Authorities bust money-laundering cartel inside Florida jail

Officers from the sheriff’s office in Pasco, Florida, discovered a money-laundering cartel operating from Pasco County jail. The activity was being carried out by inmates who were using SegWitCoin (BTC) to buy stolen credit cards and identities on the dark web. They would then use these cards to get money into their commissary accounts.
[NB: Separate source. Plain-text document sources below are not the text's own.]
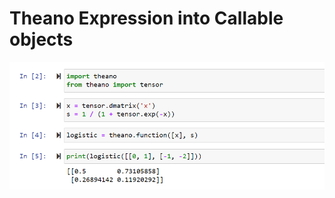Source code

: # Theano Expression into Callable objects
![Alt text](/screen_shot/Screenshot_1.png?raw=true "Simple Code on IPython Notebooks")
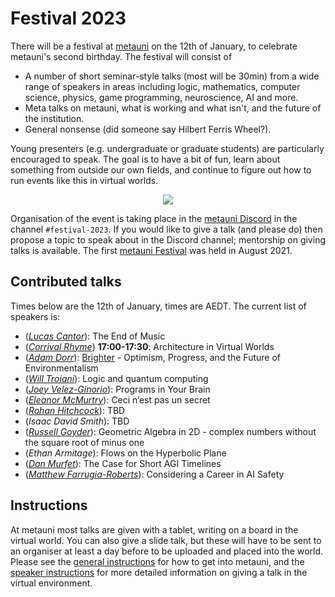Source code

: # Festival 2023

There will be a festival at [metauni](https://www.metauni.org) on the 12th of January, to celebrate metauni's second birthday. The festival will consist of

* A number of short seminar-style talks (most will be 30min) from a wide range of speakers in areas including logic, mathematics, computer science, physics, game programming, neuroscience, AI and more. 
* Meta talks on metauni, what is working and what isn't, and the future of the institution.
* General nonsense (did someone say Hilbert Ferris Wheel?).

Young presenters (e.g. undergraduate or graduate students) are particularly encouraged to speak. The goal is to have a bit of fun, learn about something from outside our own fields, and continue to figure out how to run events like this in virtual worlds. 

<p align="center">
<img src="https://user-images.githubusercontent.com/320329/201472401-d4fa2fc7-e83d-4958-9585-a1f8c5f96948.png">
</p>

Organisation of the event is taking place in the [metauni Discord](https://discord.gg/9yBaAxPSK8) in the channel `#festival-2023`. If you would like to give a talk (and please do) then propose a topic to speak about in the Discord channel; mentorship on giving talks is available. The first [metauni Festival](https://metauni.org/posts/festival/festival) was held in August 2021.

## Contributed talks

Times below are the 12th of January, times are AEDT. The current list of speakers is:

* (*[Lucas Cantor](https://www.lucascantormusic.com)*): The End of Music
* (*[Corrival Rhyme](https://twitter.com/CorrivalRhyme)*) **17:00-17:30**: Architecture in Virtual Worlds
* (*[Adam Dorr](https://adamdorr.com)*): [Brighter](https://a.co/d/aNprf06) - Optimism, Progress, and the Future of Environmentalism
* (*[Will Troiani](https://williamtroiani.github.io)*): Logic and quantum computing
* (*[Joey Velez-Ginorio](https://www.seas.upenn.edu/~joeyv/)*): Programs in Your Brain
* (*[Eleanor McMurtry](https://lnor.net)*): Ceci n’est pas un secret
* (*[Rohan Hitchcock](https://rohanhitchcock.com)*): TBD
* (*Isaac David Smith*): TBD
* (*[Russell Goyder](https://www.linkedin.com/in/russell-goyder/)*): Geometric Algebra in 2D - complex numbers without the square root of minus one
* (*Ethan Armitage*): Flows on the Hyperbolic Plane
* (*[Dan Murfet](http://therisingsea.org)*): The Case for Short AGI Timelines
* (*[Matthew Farrugia-Roberts](https://far.in.net)*): Considering a Career in AI Safety

## Instructions

At metauni most talks are given with a tablet, writing on a board in the virtual world. You can also give a slide talk, but these will have to be sent to an organiser at least a day before to be uploaded and placed into the world. Please see the [general instructions](https://metauni.org/posts/instructions/instructions) for how to get into metauni, and the [speaker instructions](https://metauni.org/posts/instructions/instructions-admin) for more detailed information on giving a talk in the virtual environment.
The police got a tip of this illegal business in 2016. They then started investigating the matter and after gathering enough evidence, they arrested one inmate, Kuma Kaloma, who is now facing fraud charges. Arrest warrants were also released for other seven orchestrators believed to be part of the fraud.

In a press release, Detective Anthony Cardillo said that the inmates were using the stolen credit cards and identities to make the deposits into their commissary accounts. These transactions were being made using the Jpay app. The app allowed one to transfer money to inmates using credit cards, with the money reaching their accounts by the next business day.

Once the inmates had the money in their accounts, they would request that their commissary accounts be released. The released funds were then withdrawn by an individual from outside. The structure of the commissary accounts and the Jpay app made it hard for the fraudulent transactions to be discovered.

The investigators revealed that there were a total of 43 transactions carried out by the inmates. Out of the 43 transactions, deposits made amounted to $8,009. In pursuit of exposing all there is to the case, Detective Cardillo affirmed that more arrests will be made.

There has, however, been a lot of clashing between the sheriff’s department and the court in the recent past. In 2016, three officers had filed a complaint of abuse of power and incidences of retaliation in the office. The number of plaintiffs later increased from the three to 21 in a span of four months: some were current and former employees of the office. They alleged that Sheriff Chriss Nocco and agency leaders were “Intoxicated with power and will physically abuse, intimidate, incarcerate, extort, and defame to ensure their absolute control.”